Extracted material –
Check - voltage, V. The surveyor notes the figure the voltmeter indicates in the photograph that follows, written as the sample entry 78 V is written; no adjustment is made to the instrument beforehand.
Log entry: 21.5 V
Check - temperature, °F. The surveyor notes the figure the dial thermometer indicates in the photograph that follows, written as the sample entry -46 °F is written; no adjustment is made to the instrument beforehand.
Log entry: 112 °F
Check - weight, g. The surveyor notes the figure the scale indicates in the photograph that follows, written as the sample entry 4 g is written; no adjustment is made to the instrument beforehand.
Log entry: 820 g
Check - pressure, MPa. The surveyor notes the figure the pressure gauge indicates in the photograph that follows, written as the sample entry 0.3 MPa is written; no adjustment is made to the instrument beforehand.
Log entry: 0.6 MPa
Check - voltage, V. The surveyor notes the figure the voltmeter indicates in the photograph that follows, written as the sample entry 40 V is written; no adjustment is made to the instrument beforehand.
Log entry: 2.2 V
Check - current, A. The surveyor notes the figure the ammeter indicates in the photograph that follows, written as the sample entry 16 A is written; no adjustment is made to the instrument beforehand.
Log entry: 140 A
* * *
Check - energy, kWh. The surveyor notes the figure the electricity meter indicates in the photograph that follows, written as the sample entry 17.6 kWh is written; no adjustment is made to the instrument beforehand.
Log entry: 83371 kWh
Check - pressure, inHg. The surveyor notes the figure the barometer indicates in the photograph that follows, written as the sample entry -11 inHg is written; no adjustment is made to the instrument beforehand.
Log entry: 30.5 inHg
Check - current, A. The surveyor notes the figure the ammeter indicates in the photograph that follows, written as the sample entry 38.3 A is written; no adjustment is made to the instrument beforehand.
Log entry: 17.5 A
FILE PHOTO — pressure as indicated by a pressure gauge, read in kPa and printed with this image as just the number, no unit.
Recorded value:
...
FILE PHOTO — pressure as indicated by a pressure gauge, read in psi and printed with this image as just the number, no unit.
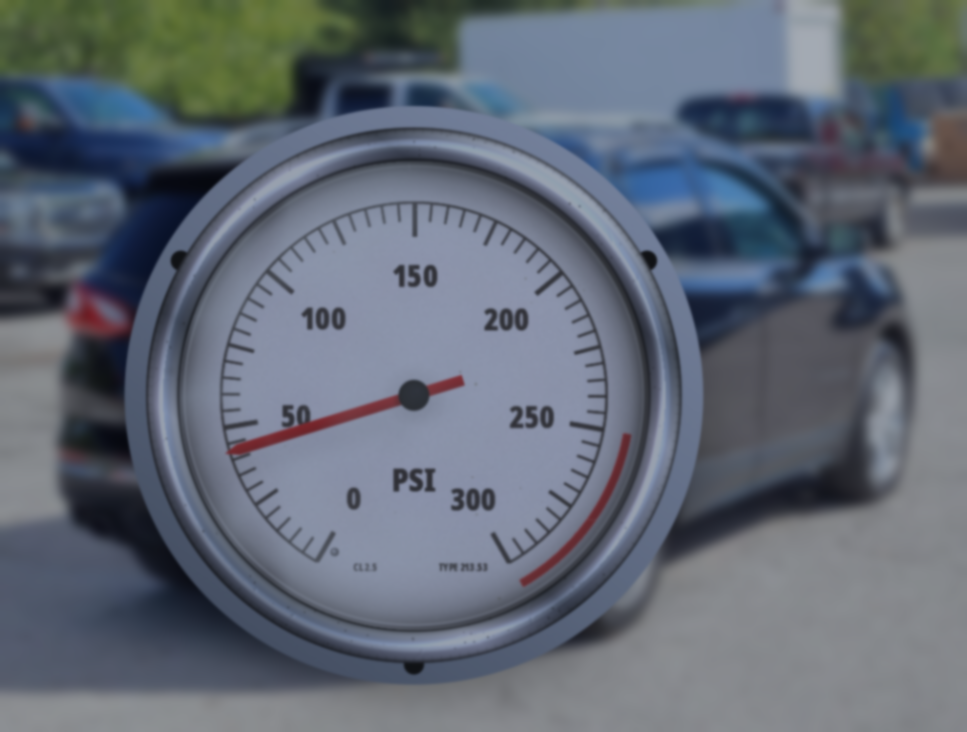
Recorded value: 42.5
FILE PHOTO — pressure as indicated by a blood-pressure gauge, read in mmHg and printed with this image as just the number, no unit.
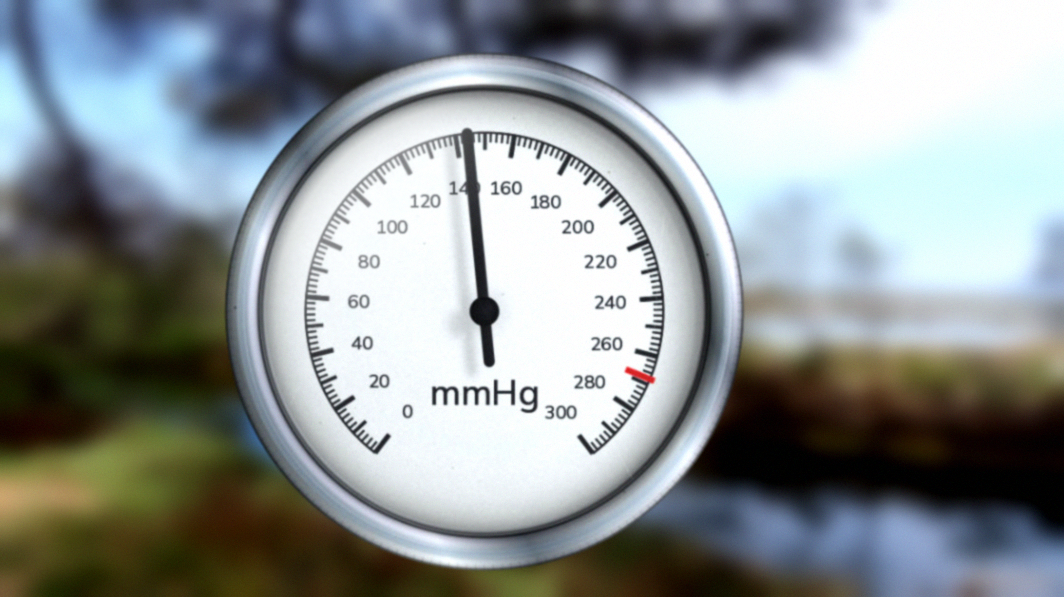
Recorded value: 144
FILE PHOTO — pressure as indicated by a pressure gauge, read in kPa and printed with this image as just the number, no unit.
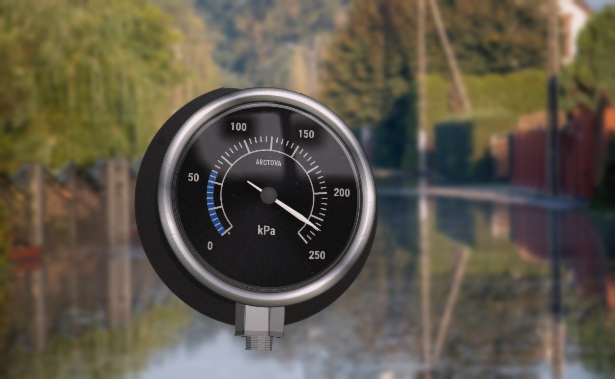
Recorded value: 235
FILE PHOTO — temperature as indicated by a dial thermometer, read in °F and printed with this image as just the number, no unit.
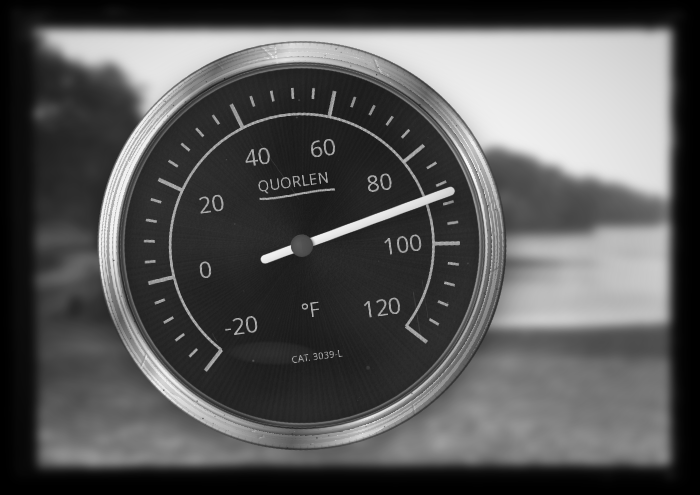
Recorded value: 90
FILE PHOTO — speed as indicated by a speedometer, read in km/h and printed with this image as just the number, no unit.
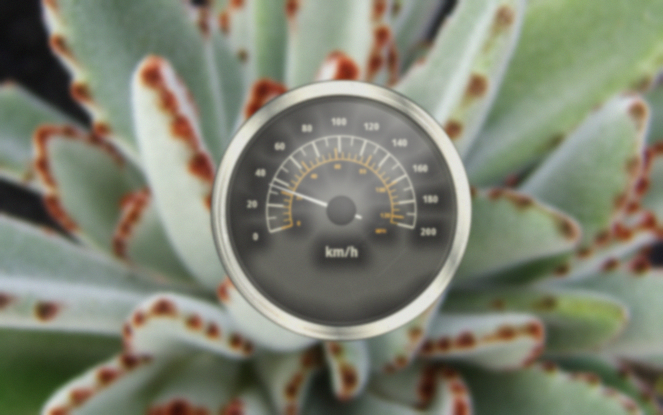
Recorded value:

Written task – Rewrite the records from the line containing "sample entry 16" through the line containing "Log entry: 140 A", replacing "surveyor" with "inspector" and leaving everything else unchanged.

Your solution –
Check - current, A. The inspector notes the figure the ammeter indicates in the photograph that follows, written as the sample entry 16 A is written; no adjustment is made to the instrument beforehand.
Log entry: 140 A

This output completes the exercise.